Weiss isn’t wrong — we, especially men, romanticize food and glorify the quest for it. (Guilty.)
But are we wrong for it?
Or are we just hungry for something more — something meaningful to chase, something worth sitting still for, something that tells us who we are when the world insists we pick from a fixed menu of culinary personas?
The pursuit isn’t just about the food.
It’s about curiosity.
About agency.
About trying to shape an identity not handed down by geography or grocery store selection, but forged through exploration — one meal, one bite, one strange and beautiful thing at a time.
Because if I’m going to need food and sustenance anyway, I might as well make it matter.
I might as well chase flavor.
Seek out the bold, the unfamiliar.
Let it pull me out of my comfort zone — and into something closer to understanding who I am.2
It doesn’t have to be a reimagined eggplant parmesan, made by Massimo Bottura (although, I’m not complaining if it is); in fact, I’m perfectly in my happy place with a breakfast burrito from the place just around the corner.
In short: when I’m hungry, I eat.
But I let my palette guide me.
Sometimes, it’s high brow. Sometimes it’s low brow.

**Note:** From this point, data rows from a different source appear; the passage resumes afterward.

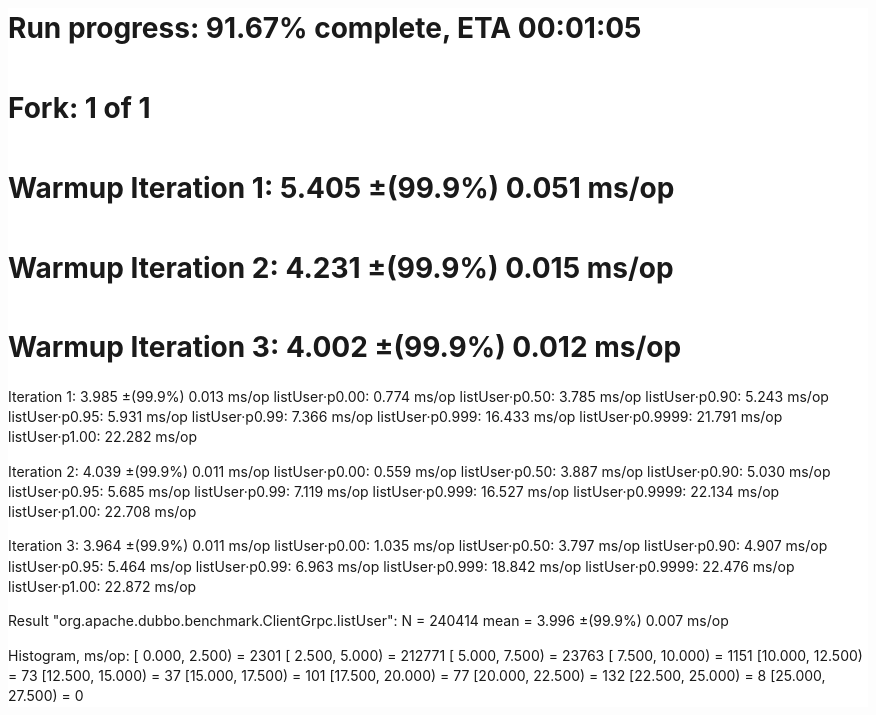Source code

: # Run progress: 91.67% complete, ETA 00:01:05
# Fork: 1 of 1
# Warmup Iteration   1: 5.405 ±(99.9%) 0.051 ms/op
# Warmup Iteration   2: 4.231 ±(99.9%) 0.015 ms/op
# Warmup Iteration   3: 4.002 ±(99.9%) 0.012 ms/op
Iteration   1: 3.985 ±(99.9%) 0.013 ms/op
                 listUser·p0.00:   0.774 ms/op
                 listUser·p0.50:   3.785 ms/op
                 listUser·p0.90:   5.243 ms/op
                 listUser·p0.95:   5.931 ms/op
                 listUser·p0.99:   7.366 ms/op
                 listUser·p0.999:  16.433 ms/op
                 listUser·p0.9999: 21.791 ms/op
                 listUser·p1.00:   22.282 ms/op

Iteration   2: 4.039 ±(99.9%) 0.011 ms/op
                 listUser·p0.00:   0.559 ms/op
                 listUser·p0.50:   3.887 ms/op
                 listUser·p0.90:   5.030 ms/op
                 listUser·p0.95:   5.685 ms/op
                 listUser·p0.99:   7.119 ms/op
                 listUser·p0.999:  16.527 ms/op
                 listUser·p0.9999: 22.134 ms/op
                 listUser·p1.00:   22.708 ms/op

Iteration   3: 3.964 ±(99.9%) 0.011 ms/op
                 listUser·p0.00:   1.035 ms/op
                 listUser·p0.50:   3.797 ms/op
                 listUser·p0.90:   4.907 ms/op
                 listUser·p0.95:   5.464 ms/op
                 listUser·p0.99:   6.963 ms/op
                 listUser·p0.999:  18.842 ms/op
                 listUser·p0.9999: 22.476 ms/op
                 listUser·p1.00:   22.872 ms/op



Result "org.apache.dubbo.benchmark.ClientGrpc.listUser":
  N = 240414
  mean =      3.996 ±(99.9%) 0.007 ms/op

  Histogram, ms/op:
    [ 0.000,  2.500) = 2301 
    [ 2.500,  5.000) = 212771 
    [ 5.000,  7.500) = 23763 
    [ 7.500, 10.000) = 1151 
    [10.000, 12.500) = 73 
    [12.500, 15.000) = 37 
    [15.000, 17.500) = 101 
    [17.500, 20.000) = 77 
    [20.000, 22.500) = 132 
    [22.500, 25.000) = 8 
    [25.000, 27.500) = 0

Mostly, I’m just listening, trying to figure out what it’s trying to say.
en place.
So, no.
I don’t think Bourdain — or his disciples, Tucci, Rosenthal, et al. — “broke” us.
If anything, they kicked the door open.
They gave us license to explore — cultures, cuisines, zip codes. They gave us permission to be endlessly curious. To eat widely. To care deeply. To believe that food could be more than just fuel or performance — that it could be a way in, a way through, a way home.

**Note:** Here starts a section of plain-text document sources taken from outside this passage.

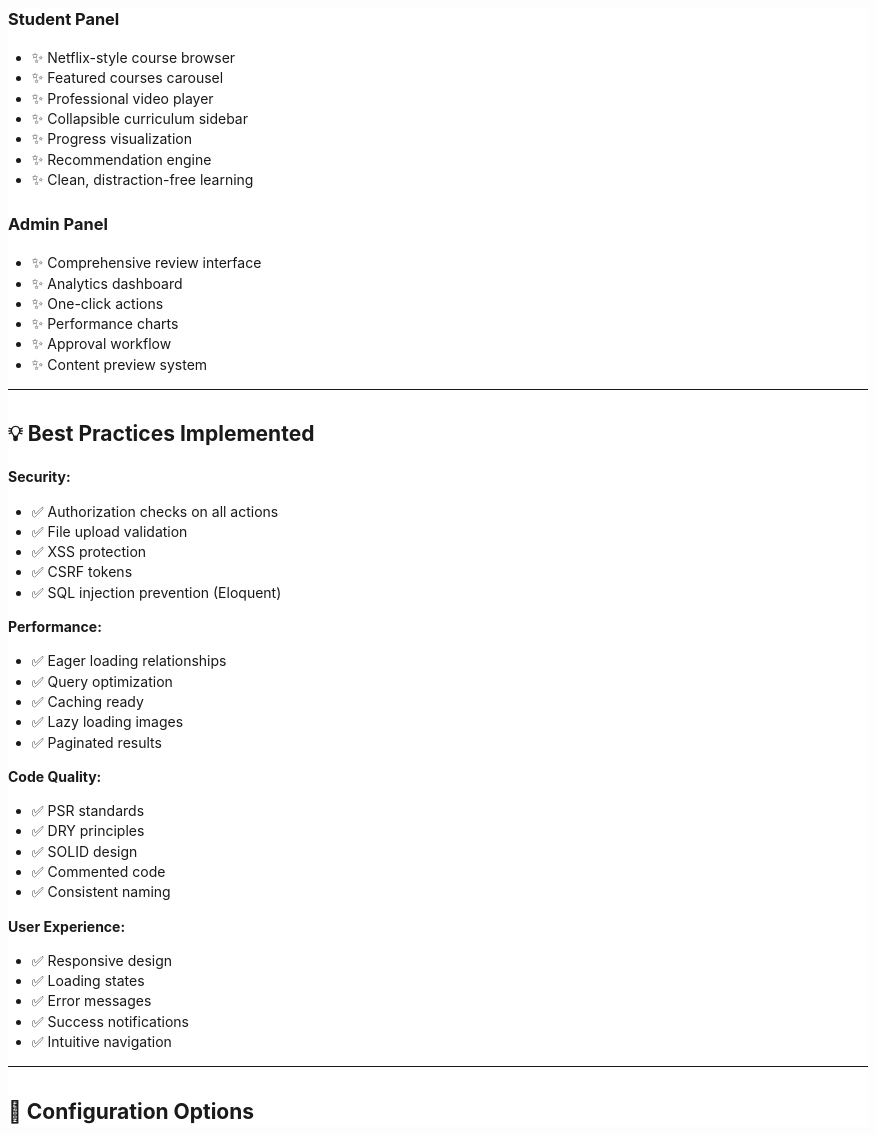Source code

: ### Student Panel
- ✨ Netflix-style course browser
- ✨ Featured courses carousel
- ✨ Professional video player
- ✨ Collapsible curriculum sidebar
- ✨ Progress visualization
- ✨ Recommendation engine
- ✨ Clean, distraction-free learning

### Admin Panel
- ✨ Comprehensive review interface
- ✨ Analytics dashboard
- ✨ One-click actions
- ✨ Performance charts
- ✨ Approval workflow
- ✨ Content preview system

---

## 💡 Best Practices Implemented

**Security:**
- ✅ Authorization checks on all actions
- ✅ File upload validation
- ✅ XSS protection
- ✅ CSRF tokens
- ✅ SQL injection prevention (Eloquent)

**Performance:**
- ✅ Eager loading relationships
- ✅ Query optimization
- ✅ Caching ready
- ✅ Lazy loading images
- ✅ Paginated results

**Code Quality:**
- ✅ PSR standards
- ✅ DRY principles
- ✅ SOLID design
- ✅ Commented code
- ✅ Consistent naming

**User Experience:**
- ✅ Responsive design
- ✅ Loading states
- ✅ Error messages
- ✅ Success notifications
- ✅ Intuitive navigation

---

## 🔧 Configuration Options
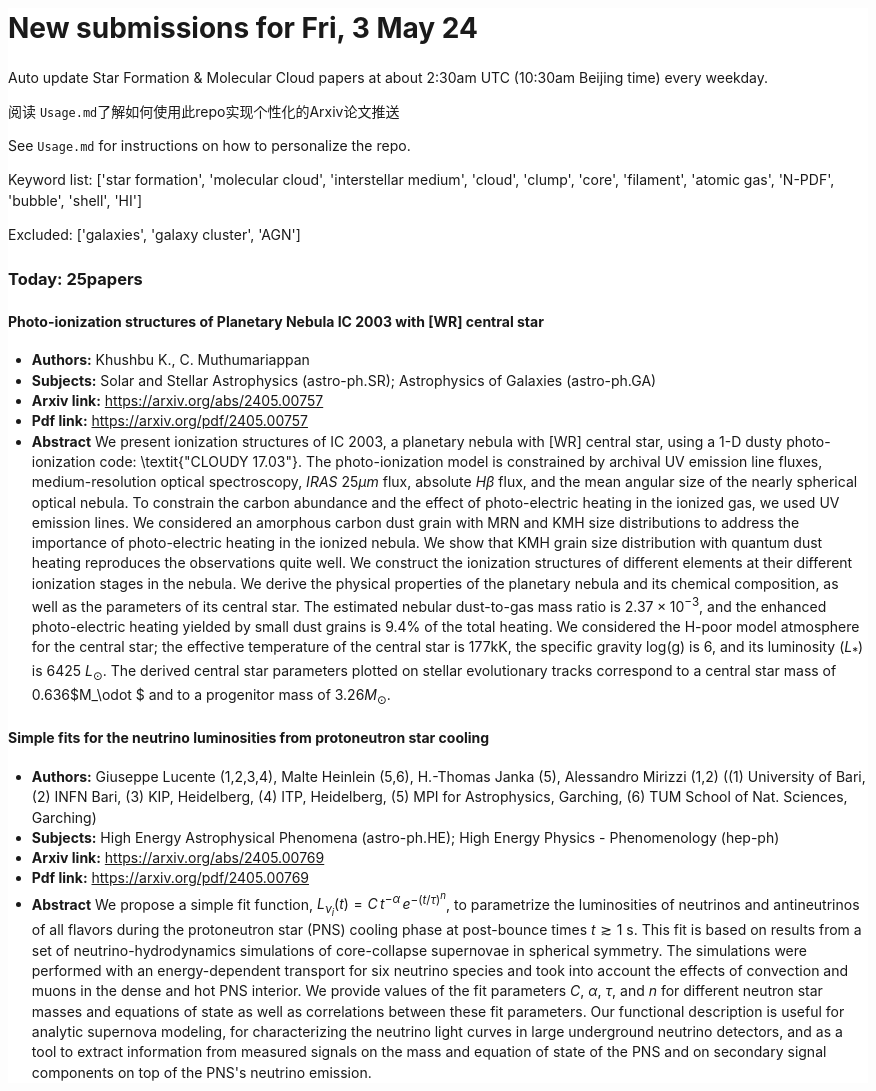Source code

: # New submissions for Fri,  3 May 24
Auto update Star Formation & Molecular Cloud papers at about 2:30am UTC (10:30am Beijing time) every weekday.


阅读 `Usage.md`了解如何使用此repo实现个性化的Arxiv论文推送

See `Usage.md` for instructions on how to personalize the repo. 


Keyword list: ['star formation', 'molecular cloud', 'interstellar medium', 'cloud', 'clump', 'core', 'filament', 'atomic gas', 'N-PDF', 'bubble', 'shell', 'HI']


Excluded: ['galaxies', 'galaxy cluster', 'AGN']


### Today: 25papers 
#### Photo-ionization structures of Planetary Nebula IC 2003 with [WR]  central star
 - **Authors:** Khushbu K., C. Muthumariappan
 - **Subjects:** Solar and Stellar Astrophysics (astro-ph.SR); Astrophysics of Galaxies (astro-ph.GA)
 - **Arxiv link:** https://arxiv.org/abs/2405.00757
 - **Pdf link:** https://arxiv.org/pdf/2405.00757
 - **Abstract**
 We present ionization structures of IC 2003, a planetary nebula with [WR] central star, using a 1-D dusty photo-ionization code: \textit{"CLOUDY 17.03"}. The photo-ionization model is constrained by archival UV emission line fluxes, medium-resolution optical spectroscopy, $IRAS$ $25 \mu m$ flux, absolute $H\beta$ flux, and the mean angular size of the nearly spherical optical nebula. To constrain the carbon abundance and the effect of photo-electric heating in the ionized gas, we used UV emission lines. We considered an amorphous carbon dust grain with MRN and KMH size distributions to address the importance of photo-electric heating in the ionized nebula. We show that KMH grain size distribution with quantum dust heating reproduces the observations quite well. We construct the ionization structures of different elements at their different ionization stages in the nebula. We derive the physical properties of the planetary nebula and its chemical composition, as well as the parameters of its central star. The estimated nebular dust-to-gas mass ratio is $2.37\times 10^{-3}$, and the enhanced photo-electric heating yielded by small dust grains is $9.4\%$ of the total heating. We considered the H-poor model atmosphere for the central star; the effective temperature of the central star is 177kK, the specific gravity log(g) is 6, and its luminosity ($L_*$) is 6425 $L_\odot$. The derived central star parameters plotted on stellar evolutionary tracks correspond to a central star mass of 0.636$M_\odot $ and to a progenitor mass of 3.26$M_\odot$.
#### Simple fits for the neutrino luminosities from protoneutron star cooling
 - **Authors:** Giuseppe Lucente (1,2,3,4), Malte Heinlein (5,6), H.-Thomas Janka (5), Alessandro Mirizzi (1,2) ((1) University of Bari, (2) INFN Bari, (3) KIP, Heidelberg, (4) ITP, Heidelberg, (5) MPI for Astrophysics, Garching, (6) TUM School of Nat. Sciences, Garching)
 - **Subjects:** High Energy Astrophysical Phenomena (astro-ph.HE); High Energy Physics - Phenomenology (hep-ph)
 - **Arxiv link:** https://arxiv.org/abs/2405.00769
 - **Pdf link:** https://arxiv.org/pdf/2405.00769
 - **Abstract**
 We propose a simple fit function, $L_{\nu_i}(t) = C\, t^{-\alpha}\, e^{-(t/\tau)^{n}}$, to parametrize the luminosities of neutrinos and antineutrinos of all flavors during the protoneutron star (PNS) cooling phase at post-bounce times $t \gtrsim 1$ s. This fit is based on results from a set of neutrino-hydrodynamics simulations of core-collapse supernovae in spherical symmetry. The simulations were performed with an energy-dependent transport for six neutrino species and took into account the effects of convection and muons in the dense and hot PNS interior. We provide values of the fit parameters $C$, $\alpha$, $\tau$, and $n$ for different neutron star masses and equations of state as well as correlations between these fit parameters. Our functional description is useful for analytic supernova modeling, for characterizing the neutrino light curves in large underground neutrino detectors, and as a tool to extract information from measured signals on the mass and equation of state of the PNS and on secondary signal components on top of the PNS's neutrino emission.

More than that, they left us a map to explore ourselves.
To figure out who the hell we actually are — at least from a gastronomical standpoint.
Especially those of us who grew up in places where Chinese food came in a bucket, where “Mexican” food meant Taco Bell. Where flavor was filtered, flattened, made safe for suburban consumption.
So yeah — maybe we overdo it.
Maybe we never shut up about it.
Maybe our phones eat first a little too often.
But we’re paying attention.
And at least we’re still hungry.
It’s worth noting: As we became more familiar with our surroundings — and as the Dallas–Fort Worth metroplex became more diverse, more sprawling, more delicious — we realized the options had always been there. We just didn’t know where to look. Or maybe we weren’t looking hard enough. What felt like a desert was really just unfamiliar terrain.
(And this is coming from someone who has smoothies almost every day.)